──────── Extrait choisi ────────

Jerome dhulst Jerome dhulst
Écrit par Marie-Jeanne Acquaviva
Publié le 5 octobre 2019

Aujourd’hui un portrait d’expat comme on les aime, quelqu’un qui a vu Dubaï grandir, changer, se relever, quelqu’un avec un parcours multiple, plein d’idées, et de convictions, et surtout l’envie de partager ses passions : venez bavarder avec Jérôme Dhulst, le « Monsieur Antika » à qui l’on doit un des seuls - et certainement un des tout premiers - magasins où dénicher de vrais meubles anciens, restaurés avec amour et respect de l’artisanat, pleins d’âme et d’histoire(s). Des pièces absolument uniques qui feront de votre petit nid d’expatrié autre chose qu’un compromis souvent bancal entre Ikea - parce que c’est bien pratique - et les meubles de votre container - parce qu’on les avait déjà…  même s’ils avaient plus de gueule en Touraine ou à Londres que sous le soleil des Émirats !

 

 

Lepetitjournal.com/dubai : Est-ce que vous arrivez à Dubaï - il y a quelques années maintenant - avec le projet d’Antika dans vos bagages ?

 

Jerome Dhulst : Non pas du tout : je viens d’un parcours professionnel tout a fait différent :  15 ans dans l’industrie du parfum. En particulier un partenariat avec un franco Yéménite, un projet de grande envergure : nous fabriquions nos propres parfums à Chartres, avec à la fabrication autant des produits de licences pour des marques (comme par exemple Bugatti ou Ventilo) que des produits de mass market. Nous fabriquions tout, de A à Z, même nos propres flacons, ce qui est extrêmement rare comme modèle, et nécessite de gros investissements… mais c’était une belle affaire qui fonctionnait bien. Si bien qu’à un moment donné se pose la question de la délocalisation, et donc la question du Moyen-Orient (qui correspondait à 90% de notre chiffre d’affaire). Nous décidons d’y faire construire une usine incroyable qui sur 14’000 m2 traite toute la chaîne de fabrication du parfum, depuis la macération jusqu’au travail du verre… Alors ce que je peux vous en dire aujourd’hui c’est que l’on sous-estime les coûts (tant financiers qu’humains) de la délocalisation (rires)… Donc cet outil incroyable, cette usine de dingue construite en 2 ans - on oublie que la parfumerie c’est de l’industrie lourde: plasturgie, verrerie, pompes, mécanismes etc. …. -  c’est impossible de la gérer à distance, finalement elle sera vendue à d’autres propriétaires pour lesquels je vais travailler un peu moins d’un an, mais l’envie n’est plus là, je voudrais passer à autre chose,  tourner la page.

────────

* Activités
1. Résumez en deux phrases le portrait de Jérôme Dhulst.
2. Poursuivez le portrait de Jérôme Dhulst à partir de sa dernière phrase.

──────── Données présentées ────────

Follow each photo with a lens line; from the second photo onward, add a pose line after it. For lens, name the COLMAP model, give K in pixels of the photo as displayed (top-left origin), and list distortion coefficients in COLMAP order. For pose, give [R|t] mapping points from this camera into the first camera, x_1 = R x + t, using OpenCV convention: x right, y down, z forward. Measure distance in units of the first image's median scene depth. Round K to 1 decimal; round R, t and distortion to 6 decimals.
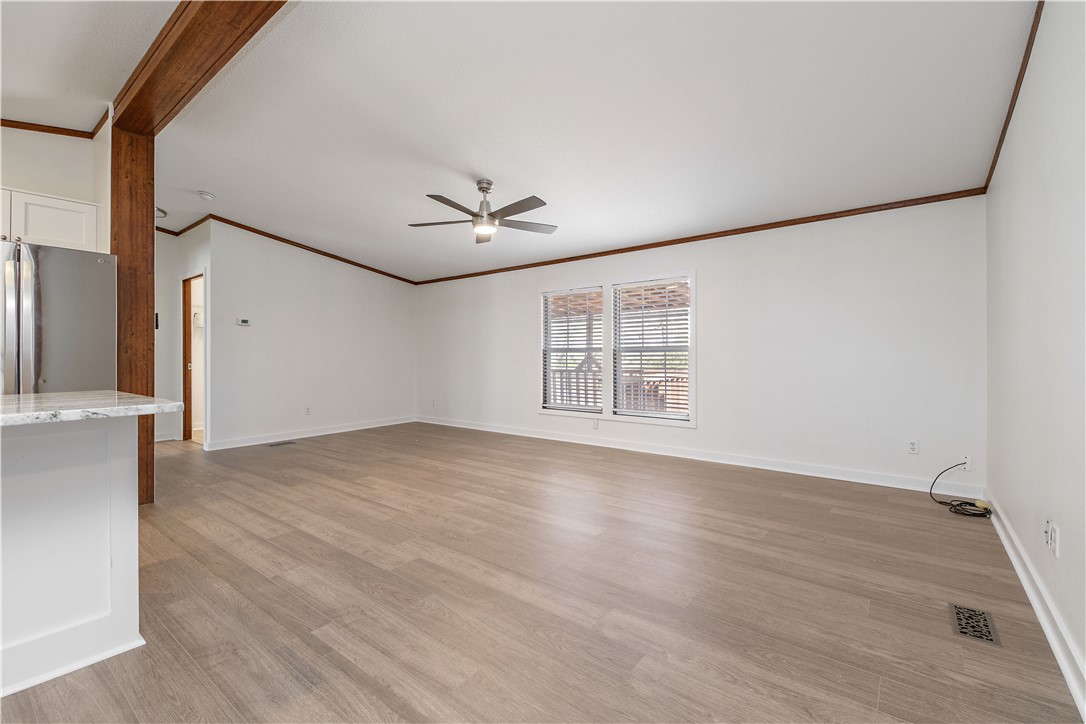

────────

* Résultats de l'exercice
1. Le portrait présente Jérôme Dhulst, le « Monsieur Antika » à qui l'on doit l'un des tout premiers magasins de Dubaï où trouver de vrais meubles anciens, restaurés avec respect de l'artisanat. Il a d'abord travaillé quinze ans dans l'industrie du parfum : son entreprise a fait construire au Moyen-Orient une usine de 14 000 m2 qui s'est révélée impossible à gérer à distance et a fini par être vendue, après quoi il a voulu tourner la page.

2.
 

C’est là que…

 

Le virage vers Antika - en tout cas vers ce qu’est Antika aujourd’hui - va prendre un certain temps. D’abord je rencontre un type - Vincent - qui fait du trading (commerce) de matériel général, vraiment un peu de tout, du buggy pour le désert, des portes, du matériel de construction, des livres (par palettes entières)… On sympathise, on s’associe, et à cette activité j’aimerais greffer un truc qui me plaît à moi, personnellement : je collectionne et chine les objets anciens depuis longtemps... Puis arrive le troisième larron, le troisième singe comme on s’appelait à l’époque (rires), Christian dit Robi, un ami de promo, qui lui, faisait du commerce de meubles avec l’Inde, un grossiste importateur.

antika

 

Qu’est-ce qui vous pousse à sauter le pas et à vous lancer sur ce marché ?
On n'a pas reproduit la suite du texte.